* Exercise brief
Each line in the records below that has the word "size" should be copied.

* Material provided
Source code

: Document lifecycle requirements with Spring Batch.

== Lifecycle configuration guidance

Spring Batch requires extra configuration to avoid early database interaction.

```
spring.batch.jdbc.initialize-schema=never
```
--
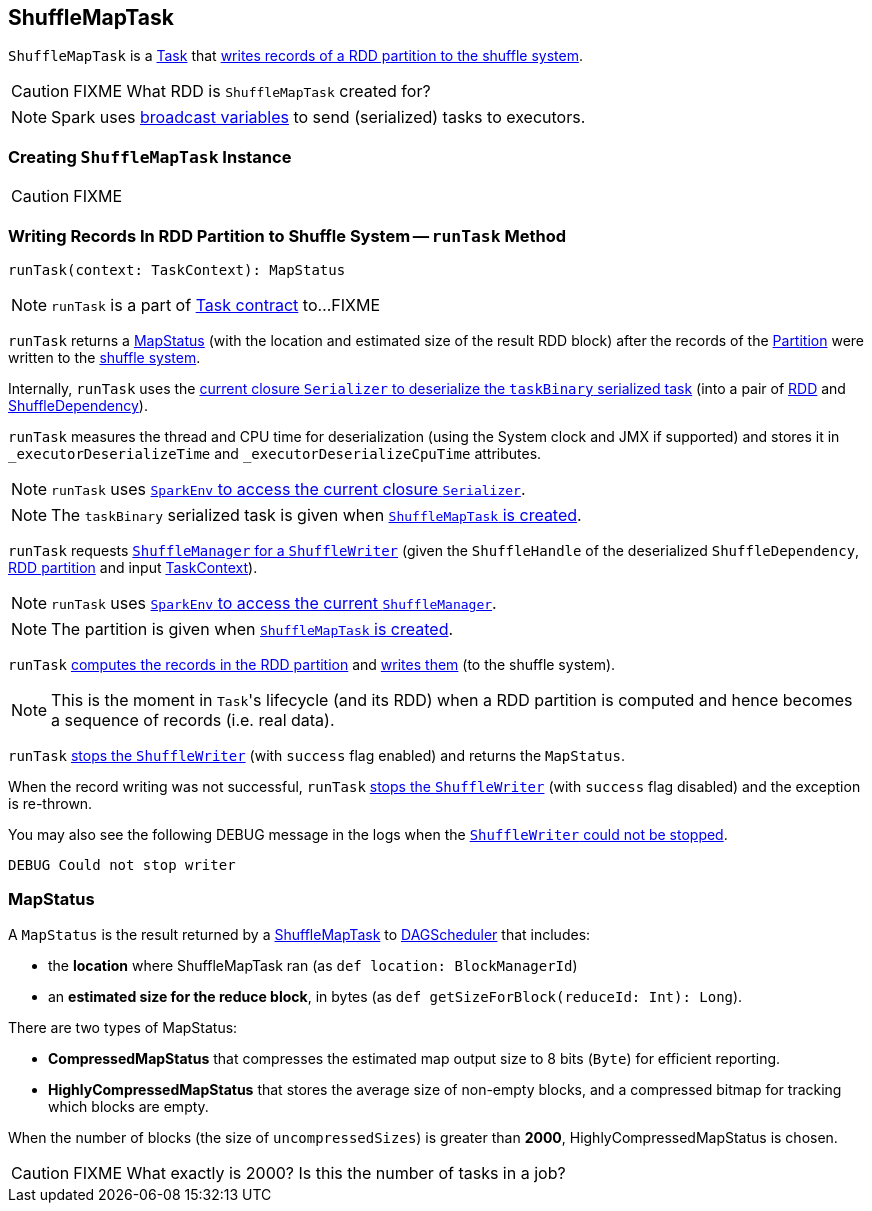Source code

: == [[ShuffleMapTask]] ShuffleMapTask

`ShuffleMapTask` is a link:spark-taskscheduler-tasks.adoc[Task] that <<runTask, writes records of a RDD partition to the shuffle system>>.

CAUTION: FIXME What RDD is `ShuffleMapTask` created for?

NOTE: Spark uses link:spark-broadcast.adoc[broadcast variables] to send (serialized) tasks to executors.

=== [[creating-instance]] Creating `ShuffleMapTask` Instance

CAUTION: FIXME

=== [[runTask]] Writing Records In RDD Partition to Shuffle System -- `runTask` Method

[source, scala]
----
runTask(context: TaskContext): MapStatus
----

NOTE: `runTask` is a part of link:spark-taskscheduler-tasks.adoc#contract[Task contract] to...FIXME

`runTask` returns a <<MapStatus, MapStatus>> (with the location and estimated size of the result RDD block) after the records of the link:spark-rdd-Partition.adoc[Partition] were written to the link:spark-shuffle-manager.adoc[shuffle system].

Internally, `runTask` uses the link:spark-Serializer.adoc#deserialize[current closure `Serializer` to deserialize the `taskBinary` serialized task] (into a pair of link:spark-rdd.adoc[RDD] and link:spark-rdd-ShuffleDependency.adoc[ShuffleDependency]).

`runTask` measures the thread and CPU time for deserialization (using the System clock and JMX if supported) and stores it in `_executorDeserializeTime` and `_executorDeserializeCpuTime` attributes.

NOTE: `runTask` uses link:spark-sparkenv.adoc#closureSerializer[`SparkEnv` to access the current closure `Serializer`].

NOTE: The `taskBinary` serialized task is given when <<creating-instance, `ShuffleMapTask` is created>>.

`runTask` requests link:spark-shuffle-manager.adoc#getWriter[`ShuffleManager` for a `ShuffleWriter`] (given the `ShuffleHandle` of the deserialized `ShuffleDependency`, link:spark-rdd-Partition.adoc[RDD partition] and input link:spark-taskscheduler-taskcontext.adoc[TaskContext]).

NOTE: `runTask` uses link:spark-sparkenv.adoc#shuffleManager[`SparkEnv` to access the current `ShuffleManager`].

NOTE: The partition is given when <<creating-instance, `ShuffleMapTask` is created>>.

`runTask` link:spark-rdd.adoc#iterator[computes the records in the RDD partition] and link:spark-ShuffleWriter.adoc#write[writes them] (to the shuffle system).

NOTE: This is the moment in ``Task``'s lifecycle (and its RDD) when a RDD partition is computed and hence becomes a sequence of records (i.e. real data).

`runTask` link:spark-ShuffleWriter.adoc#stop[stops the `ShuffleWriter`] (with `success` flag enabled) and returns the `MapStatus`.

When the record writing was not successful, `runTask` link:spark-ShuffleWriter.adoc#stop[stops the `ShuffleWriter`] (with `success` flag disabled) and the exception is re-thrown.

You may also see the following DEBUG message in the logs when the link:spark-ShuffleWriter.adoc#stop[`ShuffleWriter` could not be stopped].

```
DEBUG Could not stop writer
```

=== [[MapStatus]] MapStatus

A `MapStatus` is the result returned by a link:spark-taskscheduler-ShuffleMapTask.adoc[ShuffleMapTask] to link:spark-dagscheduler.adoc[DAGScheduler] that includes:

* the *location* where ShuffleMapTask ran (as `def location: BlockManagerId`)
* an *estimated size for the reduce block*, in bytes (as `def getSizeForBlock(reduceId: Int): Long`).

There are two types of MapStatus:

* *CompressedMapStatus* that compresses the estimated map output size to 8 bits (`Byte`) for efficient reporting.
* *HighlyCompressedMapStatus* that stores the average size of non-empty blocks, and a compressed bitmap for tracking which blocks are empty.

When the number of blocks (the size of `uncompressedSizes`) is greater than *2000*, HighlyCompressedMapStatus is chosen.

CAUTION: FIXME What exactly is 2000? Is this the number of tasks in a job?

* Finished task
`runTask` returns a <<MapStatus, MapStatus>> (with the location and estimated size of the result RDD block) after the records of the link:spark-rdd-Partition.adoc[Partition] were written to the link:spark-shuffle-manager.adoc[shuffle system].
* an *estimated size for the reduce block*, in bytes (as `def getSizeForBlock(reduceId: Int): Long`).
* *CompressedMapStatus* that compresses the estimated map output size to 8 bits (`Byte`) for efficient reporting.
* *HighlyCompressedMapStatus* that stores the average size of non-empty blocks, and a compressed bitmap for tracking which blocks are empty.
When the number of blocks (the size of `uncompressedSizes`) is greater than *2000*, HighlyCompressedMapStatus is chosen.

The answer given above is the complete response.